**WHAT IS EXPECTED:** Lay out every line of extracted text in the data below as a Markdown table with the columns Row and Line, numbering the rows and skipping blank lines. Leave the pictures out.

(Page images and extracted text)

- Opening Delimiter -

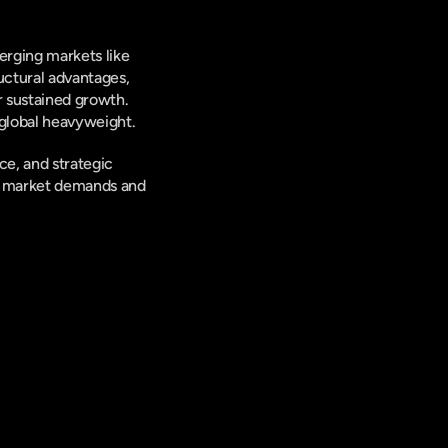
rging markets like 
ctural advantages, 
 sustained growth. 
 global heavyweight.
e, and strategic 
ng market demands and 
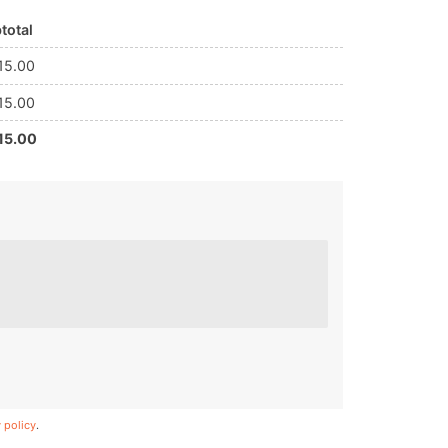
total
15.00
15.00
15.00
 policy
.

- Closing Delimiter -

**TASK RESULT:**
| Row | Line |
|---|---|
| 1 | rging markets like  |
| 2 | ctural advantages,  |
| 3 |  sustained growth.  |
| 4 |  global heavyweight. |
| 5 | e, and strategic  |
| 6 | ng market demands and  |
| 7 | total |
| 8 | 15.00 |
| 9 | 15.00 |
| 10 | 15.00 |
| 11 |  policy |
| 12 | . |